Perry Hall Since 1980
by David Marks
Historian, Perry Hall Improvement Association
The 1980's brought radical changes to Perry Hall, with housing developments, shopping
centers, and thousands of new families converging on a rural, pastoral area. While
longtime residents became alarmed at their community's growth, it was certainly to be
expected. Baltimore County was growing at a rate of nearly 100,000 residents every decade,
and Perry Hall was merely the frontier of the expanding suburban belt, one of the last
undeveloped areas to have city water and sewerage. Few people, however, could have
predicted the consequences of such growth since 1980.
Between 1980 and 1990, Perry Hall's population almost doubled, rising from 13,455 to
22,723 residents. The US Census Bureau estimates that over six thousand housing units were
constructed over a ten-year period, most in the vast area behind Seven Courts and
Gunpowder Elementary School. With the sudden growth in population came crowded rooms,
clogged schools, and a dwindling supply of open space. By the end of the decade, public
pressure had become so great that the Baltimore County Council, its membership the
beneficiaries of a voter revolt in 1990, had declared a moratorium on construction until
certain adequate facilities were built.
It wasn't supposed to be this way. Baltimore County planners had targeted the Perry
Hall-White Marsh area for concentrated development since the late 1960's. By focusing
growth into two principal regions, in Owings Mills and Perry Hall/White Marsh, they hoped
to better control the anticipated exodus of city residents into the county. They set
idealistic goals. recommending "planned communities" in the spirit of James
Rouse's Columbia. According to the 1985 Perry Hall-White Marsh Plan, new police and fire
stations, a library, and sewer improvements would "meet the needs of existing and
future residents for the next 15 years."
This assumption failed on three counts. First, it was adopted in 1985, four years after
the opening of White Marsh Mall and the approval of the largest developments in the area.
Second. it failed to consider outside factors which might hinder the construction of
adequate facilities: economic recession, limited state assistance, and political
resistance from older communities. Third, it treated the two "growth areas" as
similar entities. Owings Mills, however, was built almost entirely over farmland, while
growth in Perry Hall would be overlayed on top of an existing, 200 year-old community.
To many longtime residents, the years since 1980 have meant the destruction of a quiet
way of life and the loss of familiar, unique community landmarks. In 1985, for example,
Berg's dairy went out of business, ending a Perry Hall tradition of thick milk shakes and
romance. That same year, Baltimore County regulators allowed Kentucky Fried Chicken to
bulldoze Bishop's Inn, one of the last remaining historic landmarks in Perry Hall. The
situation reached its boiling point in 1988, when leaders from the Perry Hall Improvement
Association failed to prevent the development of Cedarside Farm, which had been used for
decades as a community park. This was the last truly open space along the central Belair
Road corridor.
The tremendous strain of development on the Perry Hall community has spurred a new
exodus: the flight of Baltimore County residents northward along Route 1, to
rapidly-growing Harford County, with its lower property taxes and limited urban problems.
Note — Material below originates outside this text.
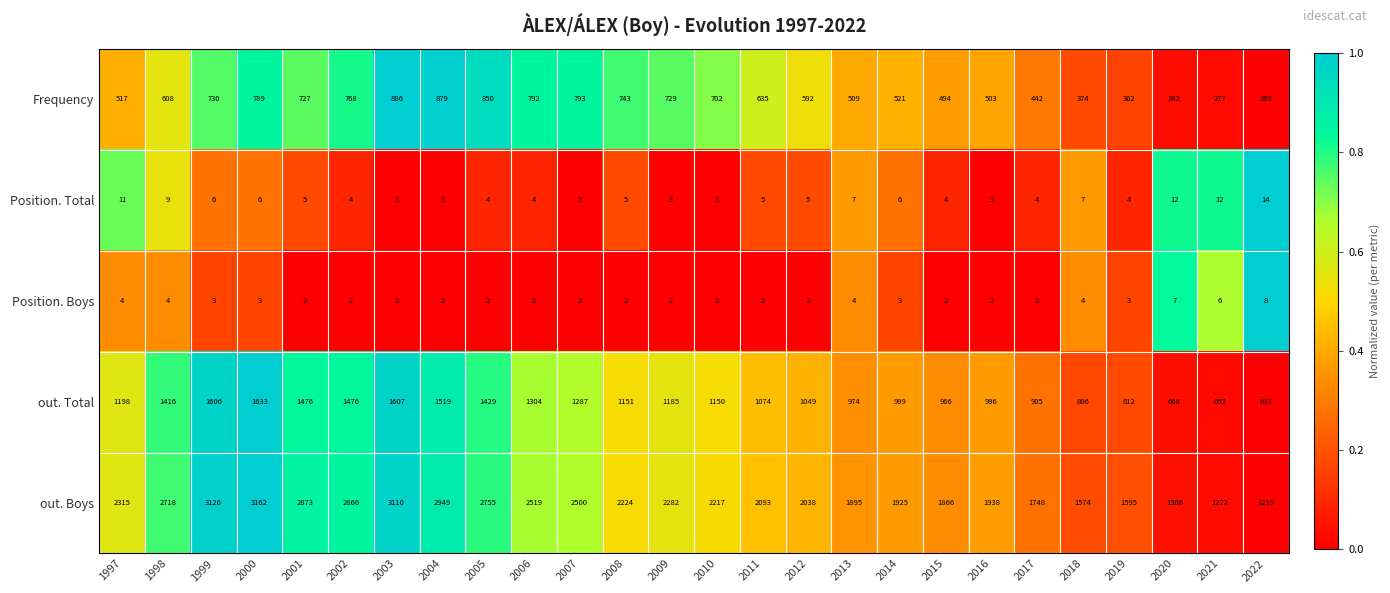

The Frequency series shows 768 at 2002. True or false?

True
This exodus was the principal reason for the 1994 Honeygo plan, which will attempt to
better manage growth within Perry Hall's last undeveloped region. Single-family homes will
be emphasized, as well as lifelong attachments to Baltimore County and the Perry Hall
community.
If growth has brought its share of problems to Perry Hall, development has also created
new opportunities and a diversified way of life. The construction of White Marsh Mall and
the surrounding Towne Center generated thousands of new jobs, bringing state-of-the-art
medical, service, and technological industries to an undeveloped region. Perry Hall has
now been linked to a regional economy. If the community sacrificed a pastoral way of life
and much of its unique identity, Perry Hall gained access to new employment, technology,
and an expanding business sector. In a physical sense, this growth might be epitomized by
the 1993 opening of Route 43, which directly connected Perry Hall and White Marsh to the
Baltimore Beltway and Pulaski Highway. Other significant improvements included the
construction of Joppa View and Seven Oaks Elementary Schools in 19907 the opening of the
White Marsh library in 19887 and the extension of Perry Hall Boulevard in 1990.
Despite these changes, Perry Hall retains time-honored traditions and strong pride in
local institutions. The school is very much the center of the community, with Perry Hall
High's annual Homecoming parade bringing out hundreds of spectators along Ebenezer Road.
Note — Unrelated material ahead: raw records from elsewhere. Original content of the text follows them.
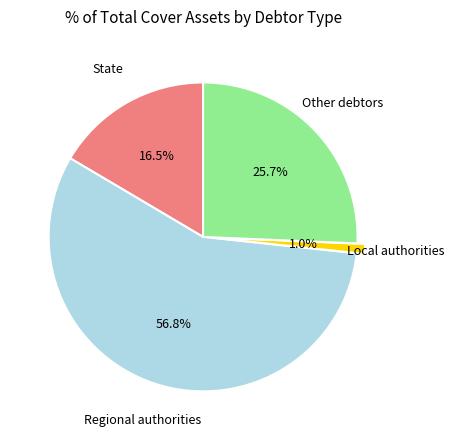

Is there any slice that represents more than half of the pie?

Yes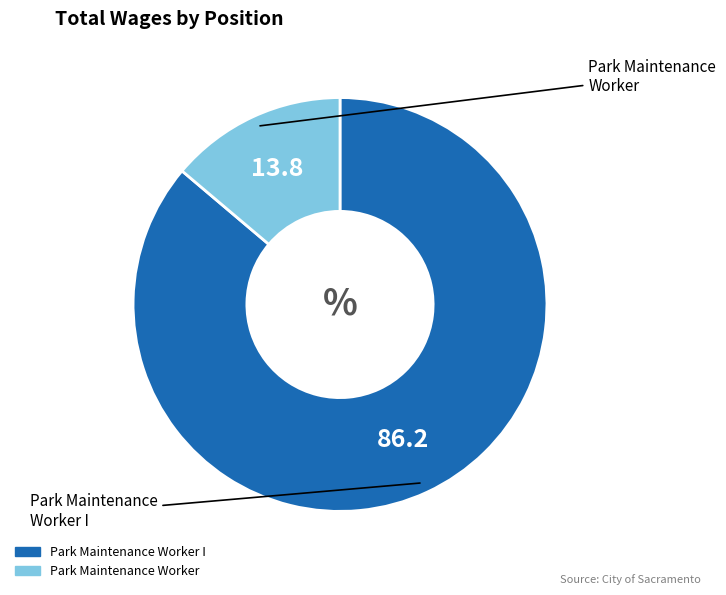

How many segments does this pie chart have?

2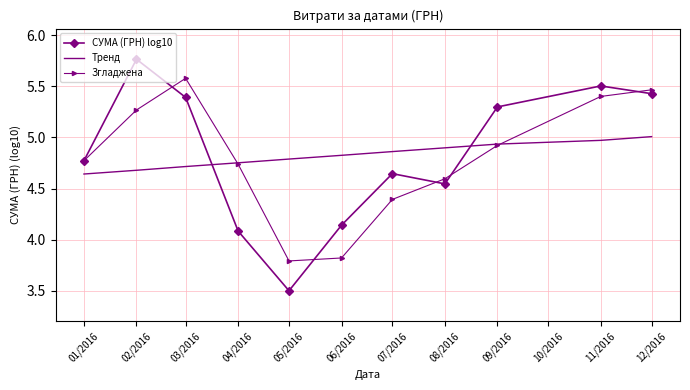

True or false: СУМА (ГРН) log10 and Згладжена cross at least once.

True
Strong PTA's represent the bedrock of Perry Hall's successful schools. A new tradition,
the community Christmas tree-lighting at Perry Hall Elementary School, has grown every
year since 1990, drawing over three hundred spectators annually.
In the midst of change and development, the themes of family and local pride run strong
in Perry Hall, as they have since Harry Dorsey Gough founded his family estate in 1775 and
industrious immigrants cleared the land after the Civil War. Some things never change.